BoundaError with NLopt in JuMP with a user-defined function and its gradient

Hello,

I am solving an NLP in JuMP with several nonlinear user-defined functions as constraints. I provide the functions and their gradients in the following way:

for j in 1:24
	register(m, Symbol("myfunc_$j"), length(x), create_cons(j, inputs)[1],  create_cons(j, inputs)[2])
	add_nonlinear_constraint(m, :($(Symbol("myfunc_$j"))($(x...)) >= $(p)))
end

The function create_cons(j, inputs) returns two values: f and ∇f in that order, which are the function and its gradient, depending on the iterator j and the dictionary inputs holding some input parameters.

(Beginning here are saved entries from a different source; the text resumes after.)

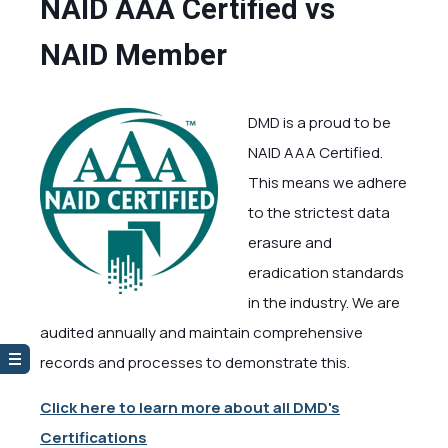
NAID AAA Certified vs
NAID Member
DMD is a proud to be
NAID AAA Certified.
This means we adhere
to the strictest data
erasure and
eradication standards
in the industry. We are
audited annually and maintain comprehensive
records and processes to demonstrate this.
Click here to learn more about all DMD's
Certifications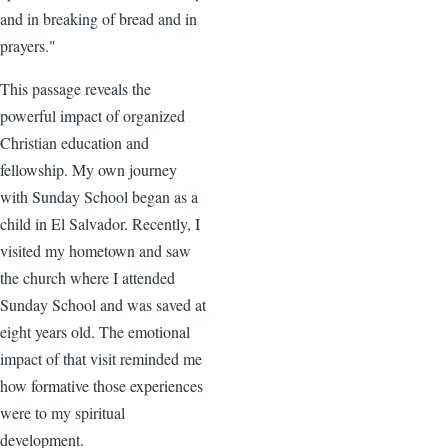
and in breaking of bread and in
prayers."
This passage reveals the
powerful impact of organized
Christian education and
fellowship. My own journey
with Sunday School began as a
child in El Salvador. Recently, I
visited my hometown and saw
the church where I attended
Sunday School and was saved at
eight years old. The emotional
impact of that visit reminded me
how formative those experiences
were to my spiritual
development.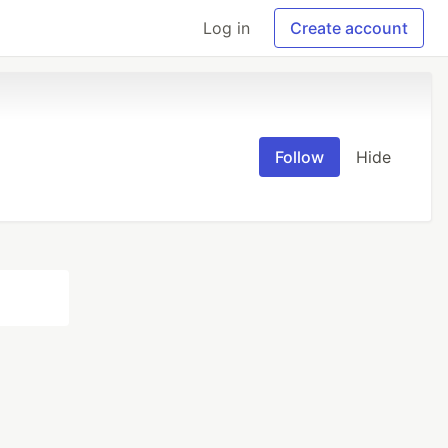
Log in
Create account
Follow
Hide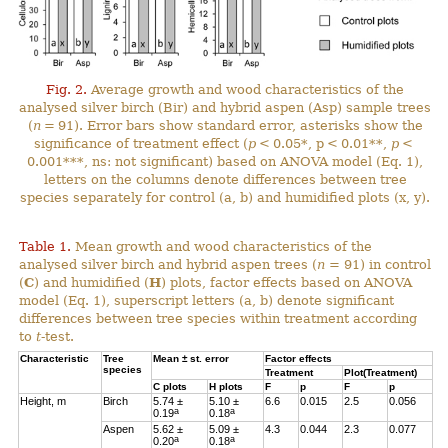
Fig. 2.
Average growth and wood characteristics of the
analysed silver birch (Bir) and hybrid aspen (Asp) sample trees
(
n
= 91). Error bars show standard error, asterisks show the
significance of treatment effect (
p
< 0.05*, p < 0.01**,
p
<
0.001***, ns: not significant) based on ANOVA model (Eq. 1),
letters on the columns denote differences between tree
species separately for control (a, b) and humidified plots (x, y).
Table 1.
Mean growth and wood characteristics of the
analysed silver birch and hybrid aspen trees (
n
= 91) in control
(
C
) and humidified (
H
) plots, factor effects based on ANOVA
model (Eq. 1), superscript letters (a, b) denote significant
differences between tree species within treatment according
to
t
-test.
Characteristic
Tree
Mean ± st. error
Factor effects
species
Treatment
Plot(Treatment)
C
plots
H
plots
F
p
F
p
Height, m
Birch
5.74 ±
5.10 ±
6.6
0.015
2.5
0.056
a
a
0.19
0.18
Aspen
5.62 ±
5.09 ±
4.3
0.044
2.3
0.077
a
a
0.20
0.18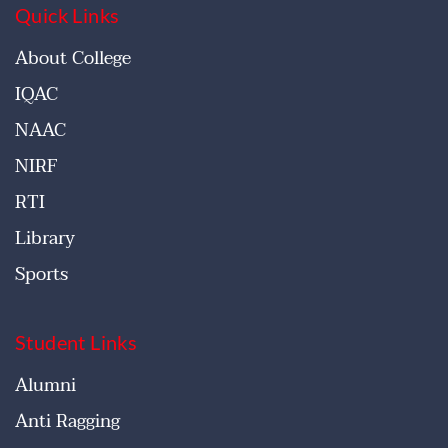
Quick Links
About College
IQAC
NAAC
NIRF
RTI
Library
Sports
Student Links
Alumni
Anti Ragging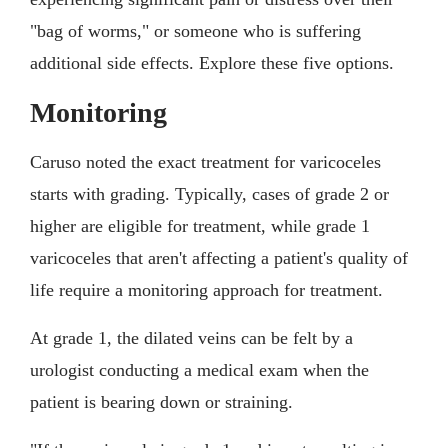
"bag of worms," or someone who is suffering
additional side effects. Explore these five options.
Monitoring
Caruso noted the exact treatment for varicoceles
starts with grading. Typically, cases of grade 2 or
higher are eligible for treatment, while grade 1
varicoceles that aren't affecting a patient's quality of
life require a monitoring approach for treatment.
At grade 1, the dilated veins can be felt by a
urologist conducting a medical exam when the
patient is bearing down or straining.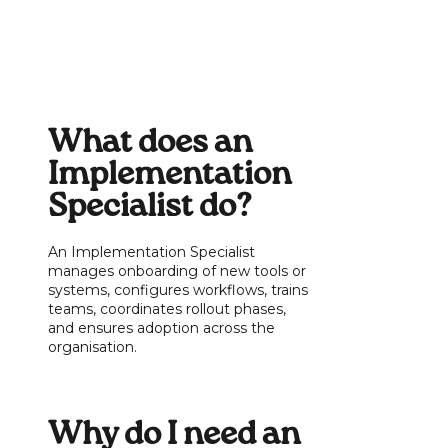
What does an
Implementation
Specialist do?
An Implementation Specialist
manages onboarding of new tools or
systems, configures workflows, trains
teams, coordinates rollout phases,
and ensures adoption across the
organisation.
Why do I need an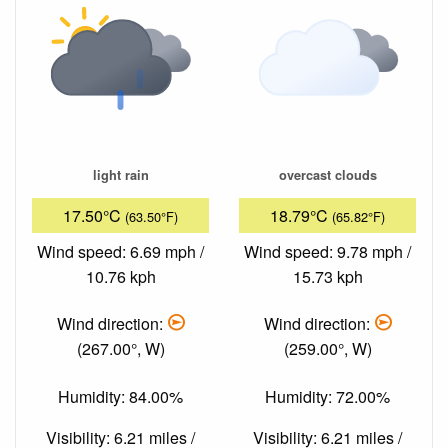
light rain
overcast clouds
17.50°C
18.79°C
(63.50°F)
(65.82°F)
Wind speed: 6.69 mph /
Wind speed: 9.78 mph /
10.76 kph
15.73 kph
Wind direction:
Wind direction:
(267.00°, W)
(259.00°, W)
Humidity: 84.00%
Humidity: 72.00%
Visibility: 6.21 miles /
Visibility: 6.21 miles /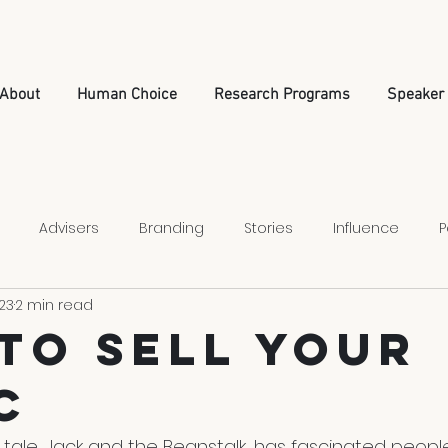
About
Human Choice
Research Programs
Speaker
Advisers
Branding
Stories
Influence
P
23
2 min read
Relationships
Leadership
Nonprofit Strategy
To Sell Your
c
 tale, Jack and the Beanstalk, has fascinated people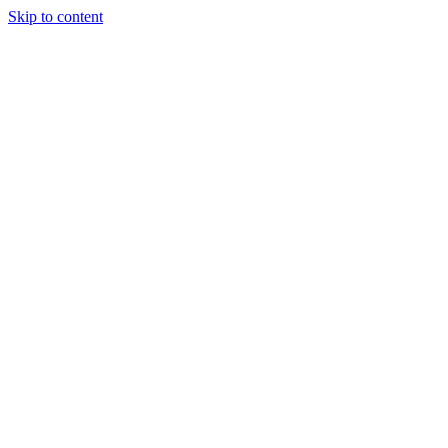
Skip to content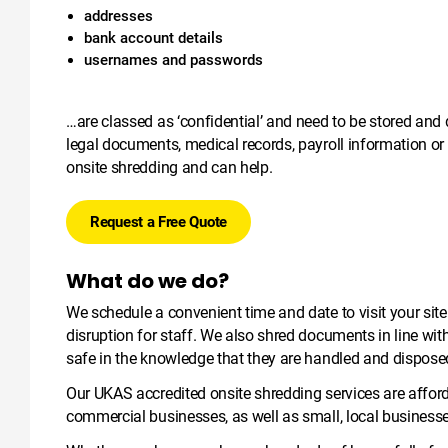
addresses
bank account details
usernames and passwords
…are classed as ‘confidential’ and need to be stored and 
legal documents, medical records, payroll information or
onsite shredding and can help.
Request a Free Quote
What do we do?
We schedule a convenient time and date to visit your sit
disruption for staff. We also shred documents in line wi
safe in the knowledge that they are handled and disposed
Our UKAS accredited onsite shredding services are afford
commercial businesses, as well as small, local business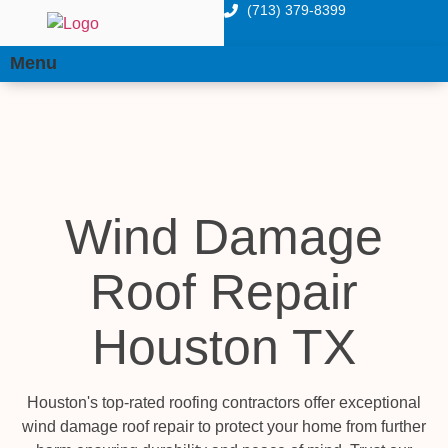
(713) 379-8399
Menu
Wind Damage
Roof Repair
Houston TX
Houston's top-rated roofing contractors offer exceptional
wind damage roof repair to protect your home from further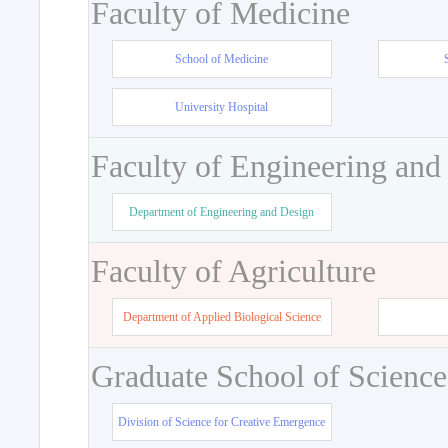
Faculty of Medicine
School of Medicine
University Hospital
Faculty of Engineering and
Department of Engineering and Design
Faculty of Agriculture
Department of Applied Biological Science
Graduate School of Science
Division of Science for Creative Emergence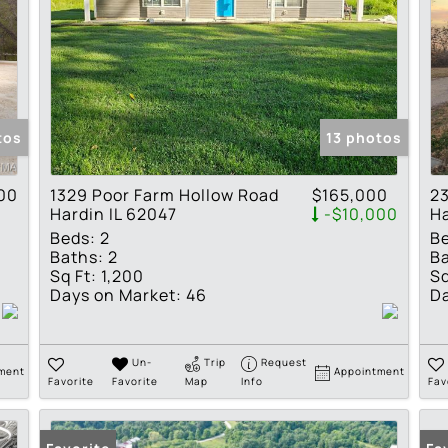
tos
13 photos
00
1329 Poor Farm Hollow Road
$165,000
23
Hardin IL 62047
-$10,000
Ha
Beds:
2
B
Baths:
2
Ba
Sq Ft:
1,200
Sq
Days on Market:
46
Da
Un-
Trip
Request
ment
Appointment
Favorite
Favorite
Map
Info
Fav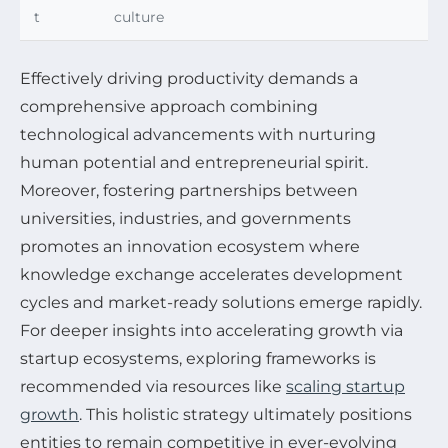
t
culture
Effectively driving productivity demands a
comprehensive approach combining
technological advancements with nurturing
human potential and entrepreneurial spirit.
Moreover, fostering partnerships between
universities, industries, and governments
promotes an innovation ecosystem where
knowledge exchange accelerates development
cycles and market-ready solutions emerge rapidly.
For deeper insights into accelerating growth via
startup ecosystems, exploring frameworks is
recommended via resources like
scaling startup
growth
. This holistic strategy ultimately positions
entities to remain competitive in ever-evolving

I can solve the problem with no errors when using Ipopt. However, when I try to solve the problem with NLopt using the algorithm :LD_SLSQP, I get the following error:

ERROR: BoundsError
Stacktrace:
  [1] _copyto_impl!(dest::Vector{Float64}, doffs::Int64, src::Vector{Float64}, soffs::Int64, n::Int64)
    @ Base ./array.jl:329
  [2] copyto!
    @ ./array.jl:322 [inlined]
  [3] copyto!
    @ ./array.jl:346 [inlined]
  [4] _reverse_mode(d::MathOptInterface.Nonlinear.ReverseAD.NLPEvaluator, x::Vector{Float64})
    @ MathOptInterface.Nonlinear.ReverseAD ~/.julia/packages/MathOptInterface/goW8i/src/Nonlinear/ReverseAD/reverse_mode.jl:57
  [5] eval_constraint_jacobian(d::MathOptInterface.Nonlinear.ReverseAD.NLPEvaluator, J::Vector{Float64}, x::Vector{Float64})
    @ MathOptInterface.Nonlinear.ReverseAD ~/.julia/packages/MathOptInterface/goW8i/src/Nonlinear/ReverseAD/mathoptinterface_api.jl:211
  [6] eval_constraint_jacobian(evaluator::MathOptInterface.Nonlinear.Evaluator{MathOptInterface.Nonlinear.ReverseAD.NLPEvaluator}, J::Vector{Float64}, x::Vector{Float64})
    @ MathOptInterface.Nonlinear ~/.julia/packages/MathOptInterface/goW8i/src/Nonlinear/evaluator.jl:143
  [7] (::NLopt.var"#g_eq#22"{NLopt.Optimizer, Vector{Float64}, Vector{Float64}, Vector{Tuple{Int64, Int64}}, Int64, Vector{Int64}, Vector{Int64}})(result::Vector{Float64}, x::Vector{Float64}, jac::Matrix{Float64})
    @ NLopt ~/.julia/packages/NLopt/OIUOZ/src/MOI_wrapper.jl:906
  [8] optimize!(model::NLopt.Optimizer)
    @ NLopt ~/.julia/packages/NLopt/OIUOZ/src/MOI_wrapper.jl:939
  [9] optimize!
    @ ~/.julia/packages/MathOptInterface/goW8i/src/Bridges/bridge_optimizer.jl:376 [inlined]
 [10] optimize!
    @ ~/.julia/packages/MathOptInterface/goW8i/src/MathOptInterface.jl:85 [inlined]
 [11] optimize!(m::MathOptInterface.Utilities.CachingOptimizer{MathOptInterface.Bridges.LazyBridgeOptimizer{NLopt.Optimizer}, MathOptInterface.Utilities.UniversalFallback{MathOptInterface.Utilities.Model{Float64}}})
    @ MathOptInterface.Utilities ~/.julia/packages/MathOptInterface/goW8i/src/Utilities/cachingoptimizer.jl:316
 [12] optimize!(model::Model; ignore_optimize_hook::Bool, _differentiation_backend::MathOptInterface.Nonlinear.SparseReverseMode, kwargs::Base.Pairs{Symbol, Union{}, Tuple{}, NamedTuple{(), Tuple{}}})
    @ JuMP ~/.julia/packages/JuMP/ptoff/src/optimizer_interface.jl:440
 [13] optimize!
    @ ~/.julia/packages/JuMP/ptoff/src/optimizer_interface.jl:410 [inlined]
 [14] top-level scope
    @ ./timing.jl:262 [inlined]
 [15] top-level scope
    @ ./Code/src/Main.jl:0

I don’t understand why reverseAD is called, although I provide the gradients.
For info, I do provide initial values to the decision variablesm which represent a feasible point to the problem.

Any ideas why this occurs? I appreciate your help!

Can you provide a reproducible example? Hard to tell whats going on here just from that snippet.